[Stored data entries]

===============

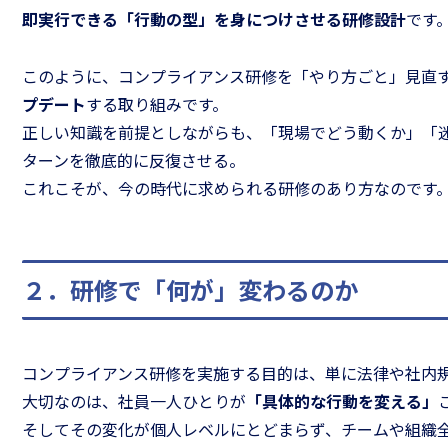
即実行できる「行動の型」を身につけさせる研修設計
です
このように、コンプライアンス研修を「やり方ごと」見直
プデート
する取り組みです。
正しい知識を前提としながらも、「現場でどう動くか」「
ターンを徹底的に反復させる。
これこそが、今の時代に求められる研修のあり方なのです
２．研修で「何が」変わるのか
コンプライアンス研修を実施する目的は、単に法律や社内
大切なのは、社員一人ひとりが
「具体的な行動を変える」
そしてその変化が個人レベルにとどまらず、チームや組織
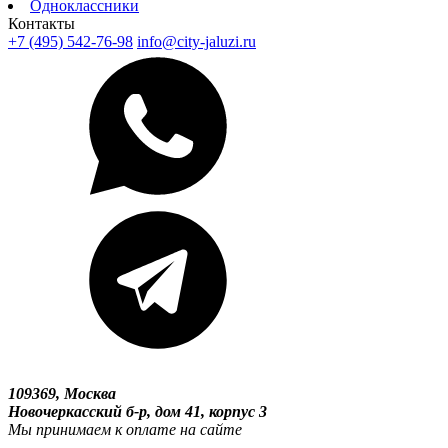
Одноклассники
Контакты
+7 (495) 542-76-98
info@city-jaluzi.ru
109369, Москва
Новочеркасский б-р, дом 41, корпус 3
Мы принимаем к оплате на сайте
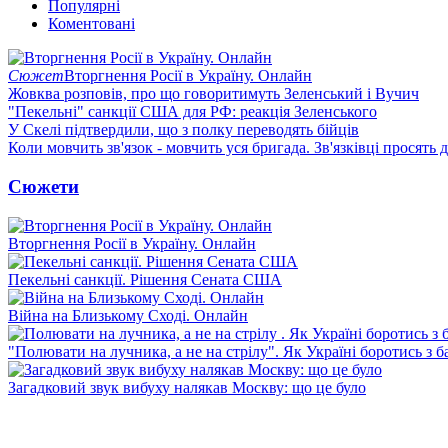
Популярні
Коментовані
Сюжет
Вторгнення Росії в Україну. Онлайн
Жовква розповів, про що говоритимуть Зеленський і Вучич
"Пекельні" санкції США для РФ: реакція Зеленського
У Скелі підтвердили, що з полку переводять бійців
Коли мовчить зв'язок - мовчить уся бригада. Зв'язківці просять
Сюжети
Вторгнення Росії в Україну. Онлайн
Пекельні санкції. Рішення Сената США
Війна на Близькому Сході. Онлайн
"Полювати на лучника, а не на стрілу". Як Україні боротись з 
Загадковий звук вибуху налякав Москву: що це було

===============

- PROBLEM STATEMENT
Exactly as written, set down each line of the records, leaving out the pictures.

- TASK RESULT
即実行できる「行動の型」を身につけさせる研修設計
です
このように、コンプライアンス研修を「やり方ごと」見直
プデート
する取り組みです。
正しい知識を前提としながらも、「現場でどう動くか」「
ターンを徹底的に反復させる。
これこそが、今の時代に求められる研修のあり方なのです
２．研修で「何が」変わるのか
コンプライアンス研修を実施する目的は、単に法律や社内
大切なのは、社員一人ひとりが
「具体的な行動を変える」
そしてその変化が個人レベルにとどまらず、チームや組織
Одноклассники
Контакты
+7 (495) 542-76-98
info@city-jaluzi.ru
109369, Москва
Новочеркасский б-р, дом 41, корпус 3
Мы принимаем к оплате на сайте
Популярні
Коментовані
Сюжет
Вторгнення Росії в Україну. Онлайн
Жовква розповів, про що говоритимуть Зеленський і Вучич
"Пекельні" санкції США для РФ: реакція Зеленського
У Скелі підтвердили, що з полку переводять бійців
Коли мовчить зв'язок - мовчить уся бригада. Зв'язківці просять
Сюжети
Вторгнення Росії в Україну. Онлайн
Пекельні санкції. Рішення Сената США
Війна на Близькому Сході. Онлайн
"Полювати на лучника, а не на стрілу". Як Україні боротись з 
Загадковий звук вибуху налякав Москву: що це було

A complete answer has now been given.